La guerre en Ukraine n’est pas seulement une guerre de position, mais aussi de mots et de références historiques. Comment qualifier l’intervention russe côté occidental ? En Occident, les réponses sont variées et soulignent les divisions. A Berlin, Washington et Paris, on se garde bien d’employer le mot d’« invasion ». Le président américain Barack Obama évoque une « incursion russe ».

Devant les ambassadeurs français, François Hollande a été également prudent : « S’il était avéré que des soldats russes sont présents sur le sol ukrainien, ce serait bien sûr intolérable et inadmissible. » « Les Français s’en tiennent au conditionnel et ils s’y tiendront le plus longtemps possible en raison de l’affaire des porte-hélicoptères Mistral » (deux navires que les Français doivent livrer aux Russes), estime François Heisbourg, de la Fondation pour la recherche stratégique.

Ces précautions de langage scandalisent ceux qui souhaiteraient des Occidentaux beaucoup moins timorés. Dans un texte publié sur le site de Time samedi 30 août, l’opposant russe et ancien champion du monde d’échecs Garry Kasparov a dénoncé un « vocabulaire de lâcheté en provenance de Berlin et de Washington aussi honteux que la propagande en blanc et noir du régime de Poutine, voire plus dangereux ».

« Alors que les troupes et colonnes armées russes avancent dans l’est de l’Ukraine, le gouvernement ukrainien réclame de l’aide du monde libre (…). Les dirigeants du monde libre, pendant ce temps, tentent de trouver la bonne terminologie pour se libérer de leur responsabilité morale d’accorder cette protection », écrit-il.
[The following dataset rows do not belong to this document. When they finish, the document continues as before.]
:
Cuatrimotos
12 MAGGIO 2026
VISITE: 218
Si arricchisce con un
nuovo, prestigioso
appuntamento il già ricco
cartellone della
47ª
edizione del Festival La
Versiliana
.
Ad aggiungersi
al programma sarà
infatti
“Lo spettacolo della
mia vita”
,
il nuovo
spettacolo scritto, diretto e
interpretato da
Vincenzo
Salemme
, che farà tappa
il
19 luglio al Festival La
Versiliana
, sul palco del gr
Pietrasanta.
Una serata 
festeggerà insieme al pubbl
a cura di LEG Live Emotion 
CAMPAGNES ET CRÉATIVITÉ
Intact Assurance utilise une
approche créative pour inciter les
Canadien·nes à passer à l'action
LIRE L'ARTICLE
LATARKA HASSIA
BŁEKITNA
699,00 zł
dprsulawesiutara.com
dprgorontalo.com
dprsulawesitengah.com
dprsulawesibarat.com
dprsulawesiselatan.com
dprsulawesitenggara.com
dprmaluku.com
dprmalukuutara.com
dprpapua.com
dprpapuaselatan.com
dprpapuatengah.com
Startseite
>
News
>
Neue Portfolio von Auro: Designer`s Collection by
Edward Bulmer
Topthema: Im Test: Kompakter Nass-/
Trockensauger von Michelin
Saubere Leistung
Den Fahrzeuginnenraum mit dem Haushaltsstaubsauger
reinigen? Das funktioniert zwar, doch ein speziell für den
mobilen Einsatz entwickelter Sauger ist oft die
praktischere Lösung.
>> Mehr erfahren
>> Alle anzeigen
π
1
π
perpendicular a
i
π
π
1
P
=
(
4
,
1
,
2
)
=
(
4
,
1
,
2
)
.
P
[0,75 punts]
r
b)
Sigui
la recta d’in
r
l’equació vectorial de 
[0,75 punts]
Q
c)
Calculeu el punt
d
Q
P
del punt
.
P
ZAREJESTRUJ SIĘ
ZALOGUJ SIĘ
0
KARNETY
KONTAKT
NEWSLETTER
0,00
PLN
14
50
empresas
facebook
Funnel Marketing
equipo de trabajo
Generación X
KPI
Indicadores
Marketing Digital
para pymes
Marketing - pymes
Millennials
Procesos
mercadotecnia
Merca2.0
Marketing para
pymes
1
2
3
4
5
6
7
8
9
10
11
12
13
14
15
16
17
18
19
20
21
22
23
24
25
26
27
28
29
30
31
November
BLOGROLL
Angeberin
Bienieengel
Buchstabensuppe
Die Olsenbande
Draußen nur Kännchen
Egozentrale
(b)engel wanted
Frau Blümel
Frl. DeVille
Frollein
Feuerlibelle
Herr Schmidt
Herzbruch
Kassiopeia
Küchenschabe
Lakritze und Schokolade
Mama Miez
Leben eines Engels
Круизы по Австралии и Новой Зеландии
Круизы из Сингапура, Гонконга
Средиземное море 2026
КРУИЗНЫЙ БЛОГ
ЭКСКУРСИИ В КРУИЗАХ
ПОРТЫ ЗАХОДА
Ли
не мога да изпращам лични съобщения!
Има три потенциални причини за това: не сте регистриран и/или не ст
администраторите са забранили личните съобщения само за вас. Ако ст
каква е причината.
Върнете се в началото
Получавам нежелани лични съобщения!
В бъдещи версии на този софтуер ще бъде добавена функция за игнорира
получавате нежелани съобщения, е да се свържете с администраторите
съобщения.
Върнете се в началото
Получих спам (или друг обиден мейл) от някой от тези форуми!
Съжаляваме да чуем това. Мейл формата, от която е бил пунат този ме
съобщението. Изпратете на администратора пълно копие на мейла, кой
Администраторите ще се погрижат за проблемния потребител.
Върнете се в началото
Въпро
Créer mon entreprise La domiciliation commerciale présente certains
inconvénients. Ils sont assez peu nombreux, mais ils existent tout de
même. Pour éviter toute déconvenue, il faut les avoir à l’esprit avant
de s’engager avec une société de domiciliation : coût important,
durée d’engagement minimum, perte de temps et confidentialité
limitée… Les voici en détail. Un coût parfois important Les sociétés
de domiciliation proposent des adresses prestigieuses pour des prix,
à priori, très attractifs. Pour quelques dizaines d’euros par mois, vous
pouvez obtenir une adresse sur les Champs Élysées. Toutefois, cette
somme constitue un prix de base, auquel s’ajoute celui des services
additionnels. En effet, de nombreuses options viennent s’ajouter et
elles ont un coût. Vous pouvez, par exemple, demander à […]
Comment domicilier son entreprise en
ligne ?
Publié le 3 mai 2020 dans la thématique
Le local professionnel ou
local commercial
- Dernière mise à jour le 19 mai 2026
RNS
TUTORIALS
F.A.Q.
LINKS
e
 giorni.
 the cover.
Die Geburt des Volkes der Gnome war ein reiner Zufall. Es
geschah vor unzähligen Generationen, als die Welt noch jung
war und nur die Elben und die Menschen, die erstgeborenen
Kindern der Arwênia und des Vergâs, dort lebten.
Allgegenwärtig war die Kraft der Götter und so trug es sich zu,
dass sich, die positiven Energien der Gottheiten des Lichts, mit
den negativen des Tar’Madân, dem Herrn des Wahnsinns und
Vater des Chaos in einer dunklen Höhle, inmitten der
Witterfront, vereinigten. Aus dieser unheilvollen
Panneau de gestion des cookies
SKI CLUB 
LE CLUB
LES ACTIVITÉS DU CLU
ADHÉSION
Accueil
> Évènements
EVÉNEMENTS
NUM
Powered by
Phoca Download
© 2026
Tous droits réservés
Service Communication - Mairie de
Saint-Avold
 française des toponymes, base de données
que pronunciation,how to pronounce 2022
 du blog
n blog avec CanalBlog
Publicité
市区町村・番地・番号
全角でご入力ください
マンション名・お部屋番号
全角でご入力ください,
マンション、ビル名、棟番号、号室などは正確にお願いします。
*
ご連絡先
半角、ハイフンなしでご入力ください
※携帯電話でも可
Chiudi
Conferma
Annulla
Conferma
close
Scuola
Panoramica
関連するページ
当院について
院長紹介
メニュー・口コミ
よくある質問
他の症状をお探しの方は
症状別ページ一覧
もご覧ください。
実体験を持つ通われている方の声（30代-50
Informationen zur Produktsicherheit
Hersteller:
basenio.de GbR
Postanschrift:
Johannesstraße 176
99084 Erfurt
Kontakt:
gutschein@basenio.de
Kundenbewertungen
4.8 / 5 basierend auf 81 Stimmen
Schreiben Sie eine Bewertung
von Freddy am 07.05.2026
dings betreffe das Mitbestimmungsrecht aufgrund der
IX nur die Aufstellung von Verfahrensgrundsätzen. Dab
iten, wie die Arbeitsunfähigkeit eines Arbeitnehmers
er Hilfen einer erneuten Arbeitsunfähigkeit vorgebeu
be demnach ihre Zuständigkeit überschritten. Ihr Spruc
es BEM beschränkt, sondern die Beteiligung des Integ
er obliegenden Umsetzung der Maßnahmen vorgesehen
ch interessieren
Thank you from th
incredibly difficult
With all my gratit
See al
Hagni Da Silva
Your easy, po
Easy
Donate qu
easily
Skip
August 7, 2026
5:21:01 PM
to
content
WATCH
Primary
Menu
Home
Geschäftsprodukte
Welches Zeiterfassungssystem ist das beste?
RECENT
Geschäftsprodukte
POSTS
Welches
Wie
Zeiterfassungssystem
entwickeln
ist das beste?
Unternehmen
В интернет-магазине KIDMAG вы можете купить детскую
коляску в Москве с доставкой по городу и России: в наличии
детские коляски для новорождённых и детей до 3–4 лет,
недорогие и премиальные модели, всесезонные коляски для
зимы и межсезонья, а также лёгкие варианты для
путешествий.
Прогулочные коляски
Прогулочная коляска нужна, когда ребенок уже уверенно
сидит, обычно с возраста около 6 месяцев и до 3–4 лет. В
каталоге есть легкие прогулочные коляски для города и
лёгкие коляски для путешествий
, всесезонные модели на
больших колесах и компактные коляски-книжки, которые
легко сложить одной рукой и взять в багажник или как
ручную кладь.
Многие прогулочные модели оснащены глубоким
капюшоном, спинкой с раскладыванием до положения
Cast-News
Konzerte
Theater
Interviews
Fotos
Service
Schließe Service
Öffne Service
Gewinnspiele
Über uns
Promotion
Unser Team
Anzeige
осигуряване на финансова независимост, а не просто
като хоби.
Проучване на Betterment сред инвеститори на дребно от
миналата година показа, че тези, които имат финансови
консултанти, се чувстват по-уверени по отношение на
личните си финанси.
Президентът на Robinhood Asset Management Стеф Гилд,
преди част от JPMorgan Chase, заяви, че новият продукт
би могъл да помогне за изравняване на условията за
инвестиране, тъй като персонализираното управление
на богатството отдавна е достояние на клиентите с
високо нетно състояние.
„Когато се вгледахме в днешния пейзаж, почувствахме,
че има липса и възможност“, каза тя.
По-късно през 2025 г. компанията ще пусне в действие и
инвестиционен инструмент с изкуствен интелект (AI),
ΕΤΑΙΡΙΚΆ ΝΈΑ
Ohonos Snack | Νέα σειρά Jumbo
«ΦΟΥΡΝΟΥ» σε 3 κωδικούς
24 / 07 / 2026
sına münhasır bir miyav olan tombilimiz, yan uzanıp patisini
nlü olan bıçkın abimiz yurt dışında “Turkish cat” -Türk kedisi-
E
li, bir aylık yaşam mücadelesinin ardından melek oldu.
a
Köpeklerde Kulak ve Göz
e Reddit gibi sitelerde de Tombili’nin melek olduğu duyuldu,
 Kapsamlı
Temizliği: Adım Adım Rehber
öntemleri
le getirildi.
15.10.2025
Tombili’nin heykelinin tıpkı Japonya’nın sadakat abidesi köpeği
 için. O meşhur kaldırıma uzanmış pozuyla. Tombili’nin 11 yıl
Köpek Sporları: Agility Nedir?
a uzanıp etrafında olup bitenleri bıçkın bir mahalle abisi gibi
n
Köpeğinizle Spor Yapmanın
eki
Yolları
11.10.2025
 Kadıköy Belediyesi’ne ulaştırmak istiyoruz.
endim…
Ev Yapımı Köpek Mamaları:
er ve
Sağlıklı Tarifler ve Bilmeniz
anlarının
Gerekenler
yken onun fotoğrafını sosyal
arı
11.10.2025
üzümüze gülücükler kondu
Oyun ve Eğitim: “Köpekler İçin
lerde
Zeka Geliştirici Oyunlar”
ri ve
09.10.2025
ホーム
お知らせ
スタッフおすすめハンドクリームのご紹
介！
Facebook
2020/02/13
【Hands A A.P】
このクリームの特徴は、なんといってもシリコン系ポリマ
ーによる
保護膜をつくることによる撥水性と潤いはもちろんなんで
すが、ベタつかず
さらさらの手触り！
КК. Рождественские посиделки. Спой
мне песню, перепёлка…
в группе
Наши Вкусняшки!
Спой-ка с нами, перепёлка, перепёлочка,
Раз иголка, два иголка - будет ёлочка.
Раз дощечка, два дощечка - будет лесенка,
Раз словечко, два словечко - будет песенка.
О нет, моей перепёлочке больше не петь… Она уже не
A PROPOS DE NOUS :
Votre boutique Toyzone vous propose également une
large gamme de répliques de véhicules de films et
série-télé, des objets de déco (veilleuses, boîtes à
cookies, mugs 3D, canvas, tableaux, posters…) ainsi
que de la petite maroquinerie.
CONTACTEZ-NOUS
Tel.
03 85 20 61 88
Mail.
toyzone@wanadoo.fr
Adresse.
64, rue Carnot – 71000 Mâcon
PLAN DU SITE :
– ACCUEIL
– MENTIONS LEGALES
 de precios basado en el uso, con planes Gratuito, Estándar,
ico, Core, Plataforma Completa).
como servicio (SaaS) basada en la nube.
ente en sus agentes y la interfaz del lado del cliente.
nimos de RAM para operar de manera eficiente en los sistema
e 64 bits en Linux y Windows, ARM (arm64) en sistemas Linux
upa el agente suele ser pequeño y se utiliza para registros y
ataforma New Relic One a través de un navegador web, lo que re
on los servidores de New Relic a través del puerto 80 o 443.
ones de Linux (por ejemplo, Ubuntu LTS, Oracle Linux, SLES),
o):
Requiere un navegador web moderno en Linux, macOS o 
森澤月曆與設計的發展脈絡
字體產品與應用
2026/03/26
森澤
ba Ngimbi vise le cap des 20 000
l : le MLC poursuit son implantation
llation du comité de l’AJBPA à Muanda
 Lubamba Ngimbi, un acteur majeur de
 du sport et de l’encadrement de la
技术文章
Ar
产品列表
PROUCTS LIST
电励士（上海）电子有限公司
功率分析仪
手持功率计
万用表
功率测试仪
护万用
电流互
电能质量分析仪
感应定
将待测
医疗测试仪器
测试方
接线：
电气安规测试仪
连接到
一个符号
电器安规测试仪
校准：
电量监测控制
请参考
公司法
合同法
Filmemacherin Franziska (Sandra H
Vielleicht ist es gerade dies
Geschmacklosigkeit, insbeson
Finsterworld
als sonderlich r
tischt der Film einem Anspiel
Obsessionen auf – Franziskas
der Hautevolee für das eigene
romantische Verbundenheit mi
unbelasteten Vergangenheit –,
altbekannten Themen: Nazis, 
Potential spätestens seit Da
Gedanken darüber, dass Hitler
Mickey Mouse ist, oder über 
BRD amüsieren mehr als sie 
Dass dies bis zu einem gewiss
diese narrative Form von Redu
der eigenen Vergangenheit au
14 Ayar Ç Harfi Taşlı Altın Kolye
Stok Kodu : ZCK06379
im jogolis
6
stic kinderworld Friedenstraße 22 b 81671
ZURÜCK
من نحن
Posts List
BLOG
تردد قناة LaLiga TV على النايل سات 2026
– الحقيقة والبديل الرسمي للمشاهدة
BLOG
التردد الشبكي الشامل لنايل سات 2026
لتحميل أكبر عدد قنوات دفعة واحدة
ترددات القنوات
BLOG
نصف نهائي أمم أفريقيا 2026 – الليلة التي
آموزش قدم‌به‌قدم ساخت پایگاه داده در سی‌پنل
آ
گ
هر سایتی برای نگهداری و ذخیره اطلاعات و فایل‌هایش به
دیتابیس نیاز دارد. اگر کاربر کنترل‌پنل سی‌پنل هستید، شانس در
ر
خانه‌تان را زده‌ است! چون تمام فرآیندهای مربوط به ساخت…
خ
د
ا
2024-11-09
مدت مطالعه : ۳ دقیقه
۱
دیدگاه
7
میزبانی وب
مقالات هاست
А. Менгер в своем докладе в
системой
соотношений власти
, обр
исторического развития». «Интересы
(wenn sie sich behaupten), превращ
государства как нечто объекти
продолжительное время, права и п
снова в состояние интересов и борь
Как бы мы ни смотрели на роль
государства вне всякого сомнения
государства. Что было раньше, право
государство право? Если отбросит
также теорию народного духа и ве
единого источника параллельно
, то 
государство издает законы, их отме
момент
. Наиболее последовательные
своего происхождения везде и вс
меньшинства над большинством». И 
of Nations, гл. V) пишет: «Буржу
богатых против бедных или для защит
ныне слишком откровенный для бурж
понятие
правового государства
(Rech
Certains pays européens, en particulier dans le Nord, sont cependant beaucoup plus offensifs dans leur vocabulaire. Au Conseil européen, samedi, la présidente lituanienne, Dalia Grybauskaite, a même jugé que la Russie était « pratiquement en guerre contre l’Europe », appelant cette dernière à fournir des armes à l’Ukraine.

CONFLIT DES MÉMOIRES

Il n’y a pas que les mots, mais aussi un conflit des mémoires. En pleine commémoration du centenaire de la Grande Guerre, les analogies ne manquent pas. François Hollande a mentionné le livre de l’historien Christopher Clark, Les Somnambules. Eté 1914 : comment l’Europe a marché vers la guerre. Angela Merkel l’a également lu.

Pour l’historien australien, les « somnambules », ce sont les responsables politiques du début du siècle dernier qui n’ont pas su ou pu voir clairement la tragédie vers laquelle ils s’acheminaient. Aujourd’hui, l’Europe serait-elle incapable de prendre des décisions, hantée par le conflit sanglant ? Dans une rhétorique outrancière, Vladimir Poutine, lui, se tourne vers la seconde guerre mondiale, accusant les Ukrainiens pro-européens d’être des nazis et comparant le siège de Donetsk à celui de Leningrad.

« Les analogies historiques, c’est intéressant quand cela sert à aider la réflexion, mais c’est absolument désastreux quand cela sert à justifier n’importe quoi. Ça peut être la justification de l’inaction en s’abritant derrière Les Somnambules de Christopher Clark. Le n’importe quoi c’est évidemment Poutine qui traite les Ukrainiens de nazis et compare Donetsk à Leningrad », juge François Heisbourg.